Immer mehr Deutsche werden wegen Streß oder seelischen Problemen krankgeschrieben. Häufig ist der Streß auf der Arbeit daran schuld. Doch auch die vielfache Doppelbelastung vieler Arbeitnehmer - und das häufige “hinausschieben” der Ruhephasen sind nicht zu vernachlässigen.

Häufig werden die ersten Anzeichen einer Erkrankung übersehen oder als “nicht so schlimm” abgetan. Doch wer Schlafstörungen, Reizbarkeit oder Nevenflattern häufig oder über einen längern Zeitpunkt verspürt, sollte etwas dagegen tun.

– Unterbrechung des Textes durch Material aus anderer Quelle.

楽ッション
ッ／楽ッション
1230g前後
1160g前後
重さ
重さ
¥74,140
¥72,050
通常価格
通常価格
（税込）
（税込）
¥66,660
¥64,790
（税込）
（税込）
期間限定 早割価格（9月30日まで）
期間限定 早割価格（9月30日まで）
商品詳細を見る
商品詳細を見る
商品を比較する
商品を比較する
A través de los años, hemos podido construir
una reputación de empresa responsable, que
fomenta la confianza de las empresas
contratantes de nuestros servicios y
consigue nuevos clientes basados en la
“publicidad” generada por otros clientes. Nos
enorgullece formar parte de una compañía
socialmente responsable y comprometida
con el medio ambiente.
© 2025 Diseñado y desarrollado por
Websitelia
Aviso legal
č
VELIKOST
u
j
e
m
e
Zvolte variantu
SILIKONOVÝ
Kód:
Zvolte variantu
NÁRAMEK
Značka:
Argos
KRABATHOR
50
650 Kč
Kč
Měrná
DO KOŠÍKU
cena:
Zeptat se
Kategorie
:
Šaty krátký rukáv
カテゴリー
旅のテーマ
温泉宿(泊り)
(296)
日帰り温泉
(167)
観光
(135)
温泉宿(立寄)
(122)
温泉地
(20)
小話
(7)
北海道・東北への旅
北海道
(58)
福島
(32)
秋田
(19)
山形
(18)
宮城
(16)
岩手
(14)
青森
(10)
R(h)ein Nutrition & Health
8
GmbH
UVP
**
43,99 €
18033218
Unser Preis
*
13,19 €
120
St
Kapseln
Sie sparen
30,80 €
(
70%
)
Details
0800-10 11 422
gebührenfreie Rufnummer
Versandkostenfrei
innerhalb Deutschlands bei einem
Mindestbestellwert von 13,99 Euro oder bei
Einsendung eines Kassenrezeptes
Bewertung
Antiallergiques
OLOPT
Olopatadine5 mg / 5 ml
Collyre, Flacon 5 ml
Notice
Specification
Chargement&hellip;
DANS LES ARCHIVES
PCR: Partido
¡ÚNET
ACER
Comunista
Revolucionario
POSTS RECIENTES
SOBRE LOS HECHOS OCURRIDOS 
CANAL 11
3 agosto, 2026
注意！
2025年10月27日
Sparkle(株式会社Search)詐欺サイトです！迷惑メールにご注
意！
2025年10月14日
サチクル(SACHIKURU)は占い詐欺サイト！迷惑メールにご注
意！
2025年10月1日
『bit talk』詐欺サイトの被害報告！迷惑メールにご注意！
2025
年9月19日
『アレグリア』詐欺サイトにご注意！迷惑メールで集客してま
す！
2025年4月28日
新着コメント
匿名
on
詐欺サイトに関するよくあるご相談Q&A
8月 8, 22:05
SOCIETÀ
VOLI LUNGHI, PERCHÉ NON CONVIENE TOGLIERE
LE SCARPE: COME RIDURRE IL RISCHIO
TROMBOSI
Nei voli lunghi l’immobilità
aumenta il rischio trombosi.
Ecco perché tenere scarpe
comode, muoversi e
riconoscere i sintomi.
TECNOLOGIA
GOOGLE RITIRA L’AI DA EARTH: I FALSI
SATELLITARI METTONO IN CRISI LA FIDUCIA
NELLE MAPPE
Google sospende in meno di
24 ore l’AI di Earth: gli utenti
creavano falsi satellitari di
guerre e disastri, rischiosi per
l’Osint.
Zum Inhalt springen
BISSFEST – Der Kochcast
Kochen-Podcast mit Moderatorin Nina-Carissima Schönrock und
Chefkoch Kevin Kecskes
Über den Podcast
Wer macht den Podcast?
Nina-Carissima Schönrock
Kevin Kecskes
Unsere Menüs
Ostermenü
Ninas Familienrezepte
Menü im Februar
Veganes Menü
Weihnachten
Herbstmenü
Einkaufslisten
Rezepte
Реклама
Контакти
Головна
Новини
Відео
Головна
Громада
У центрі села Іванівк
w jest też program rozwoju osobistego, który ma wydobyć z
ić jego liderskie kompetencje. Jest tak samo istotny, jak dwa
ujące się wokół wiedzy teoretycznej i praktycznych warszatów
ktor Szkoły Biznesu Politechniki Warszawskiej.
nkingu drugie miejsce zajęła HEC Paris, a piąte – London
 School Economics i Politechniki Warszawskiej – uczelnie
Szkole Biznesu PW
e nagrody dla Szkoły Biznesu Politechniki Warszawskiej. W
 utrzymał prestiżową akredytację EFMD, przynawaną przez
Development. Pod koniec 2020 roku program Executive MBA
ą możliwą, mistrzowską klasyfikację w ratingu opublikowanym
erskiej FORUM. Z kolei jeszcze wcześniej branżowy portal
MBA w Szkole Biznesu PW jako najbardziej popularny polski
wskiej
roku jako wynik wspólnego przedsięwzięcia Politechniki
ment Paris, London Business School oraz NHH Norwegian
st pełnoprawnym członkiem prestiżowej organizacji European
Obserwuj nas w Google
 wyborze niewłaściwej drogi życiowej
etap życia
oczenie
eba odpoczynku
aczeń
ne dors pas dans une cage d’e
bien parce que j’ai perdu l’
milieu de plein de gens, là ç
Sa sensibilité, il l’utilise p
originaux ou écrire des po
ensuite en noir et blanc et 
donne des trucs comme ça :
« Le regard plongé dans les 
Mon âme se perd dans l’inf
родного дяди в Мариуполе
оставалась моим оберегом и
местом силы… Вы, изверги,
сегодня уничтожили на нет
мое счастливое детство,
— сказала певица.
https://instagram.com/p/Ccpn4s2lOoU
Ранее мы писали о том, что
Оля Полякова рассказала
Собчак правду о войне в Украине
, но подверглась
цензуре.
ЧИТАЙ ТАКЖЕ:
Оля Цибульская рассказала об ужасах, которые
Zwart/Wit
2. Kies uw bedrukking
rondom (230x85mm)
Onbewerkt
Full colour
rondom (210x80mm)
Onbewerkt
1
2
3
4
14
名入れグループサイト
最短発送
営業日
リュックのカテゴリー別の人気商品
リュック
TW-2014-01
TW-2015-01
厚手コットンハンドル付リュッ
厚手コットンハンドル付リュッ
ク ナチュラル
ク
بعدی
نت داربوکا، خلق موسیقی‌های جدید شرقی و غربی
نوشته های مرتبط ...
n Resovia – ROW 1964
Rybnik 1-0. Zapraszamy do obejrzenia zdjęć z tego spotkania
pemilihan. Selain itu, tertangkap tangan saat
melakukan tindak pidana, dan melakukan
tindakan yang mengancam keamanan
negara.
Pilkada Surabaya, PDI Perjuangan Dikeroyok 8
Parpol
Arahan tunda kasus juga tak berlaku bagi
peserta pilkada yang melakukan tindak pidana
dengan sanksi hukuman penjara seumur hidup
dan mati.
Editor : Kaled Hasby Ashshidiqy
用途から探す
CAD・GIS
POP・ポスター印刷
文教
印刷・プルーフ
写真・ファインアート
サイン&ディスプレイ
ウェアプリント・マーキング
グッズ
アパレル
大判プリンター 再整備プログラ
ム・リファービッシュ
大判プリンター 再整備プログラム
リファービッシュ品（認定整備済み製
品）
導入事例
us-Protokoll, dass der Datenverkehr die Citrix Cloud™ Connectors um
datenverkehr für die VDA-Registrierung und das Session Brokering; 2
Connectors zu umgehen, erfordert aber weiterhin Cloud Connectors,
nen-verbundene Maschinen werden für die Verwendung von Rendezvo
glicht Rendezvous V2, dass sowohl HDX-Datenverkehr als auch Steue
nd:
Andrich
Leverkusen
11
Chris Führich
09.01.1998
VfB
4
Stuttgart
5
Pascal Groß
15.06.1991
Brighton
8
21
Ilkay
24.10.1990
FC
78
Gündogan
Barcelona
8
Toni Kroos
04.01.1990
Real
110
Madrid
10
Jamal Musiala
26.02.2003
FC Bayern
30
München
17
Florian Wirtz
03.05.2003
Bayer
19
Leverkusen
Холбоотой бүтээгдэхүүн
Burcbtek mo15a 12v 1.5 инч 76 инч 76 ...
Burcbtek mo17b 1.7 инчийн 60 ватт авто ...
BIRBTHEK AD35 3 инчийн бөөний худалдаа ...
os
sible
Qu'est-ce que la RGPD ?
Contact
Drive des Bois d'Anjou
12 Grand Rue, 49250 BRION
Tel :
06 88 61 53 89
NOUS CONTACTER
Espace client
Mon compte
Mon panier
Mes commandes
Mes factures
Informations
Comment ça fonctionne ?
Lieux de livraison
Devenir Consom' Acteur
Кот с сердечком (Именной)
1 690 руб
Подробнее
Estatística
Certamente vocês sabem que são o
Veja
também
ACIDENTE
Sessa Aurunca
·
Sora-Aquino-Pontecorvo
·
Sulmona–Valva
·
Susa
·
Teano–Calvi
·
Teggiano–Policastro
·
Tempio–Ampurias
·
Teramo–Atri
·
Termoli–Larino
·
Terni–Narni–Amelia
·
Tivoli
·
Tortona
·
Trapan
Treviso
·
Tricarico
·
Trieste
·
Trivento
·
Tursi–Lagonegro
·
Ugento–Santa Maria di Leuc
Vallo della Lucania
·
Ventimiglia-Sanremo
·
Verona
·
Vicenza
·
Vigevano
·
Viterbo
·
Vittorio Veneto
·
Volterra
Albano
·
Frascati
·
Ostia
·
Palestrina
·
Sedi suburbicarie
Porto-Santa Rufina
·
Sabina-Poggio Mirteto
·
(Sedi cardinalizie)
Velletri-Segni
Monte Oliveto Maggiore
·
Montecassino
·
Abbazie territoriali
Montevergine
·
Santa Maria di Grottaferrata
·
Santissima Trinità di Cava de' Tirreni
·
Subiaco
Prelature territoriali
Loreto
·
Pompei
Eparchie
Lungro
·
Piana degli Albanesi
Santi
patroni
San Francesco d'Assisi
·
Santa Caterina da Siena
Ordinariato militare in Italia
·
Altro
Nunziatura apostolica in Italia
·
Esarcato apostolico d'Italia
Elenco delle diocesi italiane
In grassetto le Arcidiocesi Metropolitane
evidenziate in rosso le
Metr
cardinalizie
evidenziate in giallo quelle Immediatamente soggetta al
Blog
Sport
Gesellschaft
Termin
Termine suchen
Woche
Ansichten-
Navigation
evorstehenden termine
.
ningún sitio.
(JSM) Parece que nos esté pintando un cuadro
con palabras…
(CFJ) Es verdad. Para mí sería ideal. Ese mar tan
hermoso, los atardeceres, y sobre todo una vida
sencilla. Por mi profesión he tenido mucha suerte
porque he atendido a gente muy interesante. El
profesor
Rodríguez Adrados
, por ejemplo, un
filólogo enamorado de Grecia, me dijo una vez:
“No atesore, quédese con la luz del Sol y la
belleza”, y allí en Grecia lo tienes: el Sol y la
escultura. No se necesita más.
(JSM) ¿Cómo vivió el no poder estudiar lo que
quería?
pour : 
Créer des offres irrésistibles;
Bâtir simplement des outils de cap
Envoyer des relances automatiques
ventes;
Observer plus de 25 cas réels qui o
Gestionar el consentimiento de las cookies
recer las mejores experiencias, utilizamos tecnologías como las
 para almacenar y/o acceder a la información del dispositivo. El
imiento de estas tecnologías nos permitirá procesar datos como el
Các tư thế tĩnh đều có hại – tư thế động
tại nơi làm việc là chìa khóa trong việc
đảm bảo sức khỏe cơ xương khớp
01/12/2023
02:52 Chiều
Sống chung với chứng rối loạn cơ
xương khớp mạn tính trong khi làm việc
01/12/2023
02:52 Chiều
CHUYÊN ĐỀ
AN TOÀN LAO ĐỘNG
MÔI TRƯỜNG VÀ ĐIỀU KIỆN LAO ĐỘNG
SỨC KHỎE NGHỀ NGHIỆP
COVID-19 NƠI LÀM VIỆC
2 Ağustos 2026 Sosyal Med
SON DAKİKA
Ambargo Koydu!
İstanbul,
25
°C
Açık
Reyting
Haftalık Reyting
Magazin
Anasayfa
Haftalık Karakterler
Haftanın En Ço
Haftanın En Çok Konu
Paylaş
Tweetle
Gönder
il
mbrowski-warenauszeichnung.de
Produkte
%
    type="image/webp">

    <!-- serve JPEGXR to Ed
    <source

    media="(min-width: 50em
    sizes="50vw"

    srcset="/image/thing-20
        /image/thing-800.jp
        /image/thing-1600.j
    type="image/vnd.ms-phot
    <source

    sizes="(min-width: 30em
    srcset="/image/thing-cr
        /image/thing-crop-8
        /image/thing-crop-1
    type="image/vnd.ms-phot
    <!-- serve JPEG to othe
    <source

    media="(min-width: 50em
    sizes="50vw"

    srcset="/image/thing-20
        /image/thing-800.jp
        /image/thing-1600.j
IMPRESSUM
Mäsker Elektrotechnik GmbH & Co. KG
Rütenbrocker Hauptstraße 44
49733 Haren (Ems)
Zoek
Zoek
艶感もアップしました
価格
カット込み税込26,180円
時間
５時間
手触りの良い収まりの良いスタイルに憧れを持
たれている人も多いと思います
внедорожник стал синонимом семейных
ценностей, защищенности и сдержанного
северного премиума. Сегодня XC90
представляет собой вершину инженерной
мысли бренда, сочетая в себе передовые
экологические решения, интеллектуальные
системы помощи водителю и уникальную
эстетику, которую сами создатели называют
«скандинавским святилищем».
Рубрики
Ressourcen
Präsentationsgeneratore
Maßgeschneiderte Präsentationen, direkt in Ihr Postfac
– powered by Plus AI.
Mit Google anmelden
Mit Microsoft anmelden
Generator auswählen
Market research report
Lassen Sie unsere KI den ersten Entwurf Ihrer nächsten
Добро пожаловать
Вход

Gegen Streß hilft ein richtiges Zeitmanagment (das man erlernen kann) und eine Entspannungsübung (auch dieses sollte man lernen). Für beide Möglichkeiten gibt es Kurse - damit man sie auch richtig anwendet.

Auch sollte man lernen, dass man nicht alles alleine und selbst machen muss - wer deligieren kann, hat schon halb gewonnen. Außerdem sollte man sich angewöhnen, wichtige und weniger wichtige Sachen zu unterscheiden. Die wichtigen Dingen werden sofort erledigt - die weniger wichtigen, wenn man Zeit und Nerven dafür hat.

Wer diesen Weg früh genug geht, kann eine Krankschreibung häufig entgegenwirken. Ist man ersteinmal “am Ende” hilft nur noch diese und eine Weile wirkliche Ruhe. Deshalb sollte man die ersten Anzeichen wie depressive Verstimmungen, Nervosität, Konzentrazionsstörungen und Schlafstörungen nicht auf die leichte Schulter nehmen - sondern klären lassen, woher diese kommen.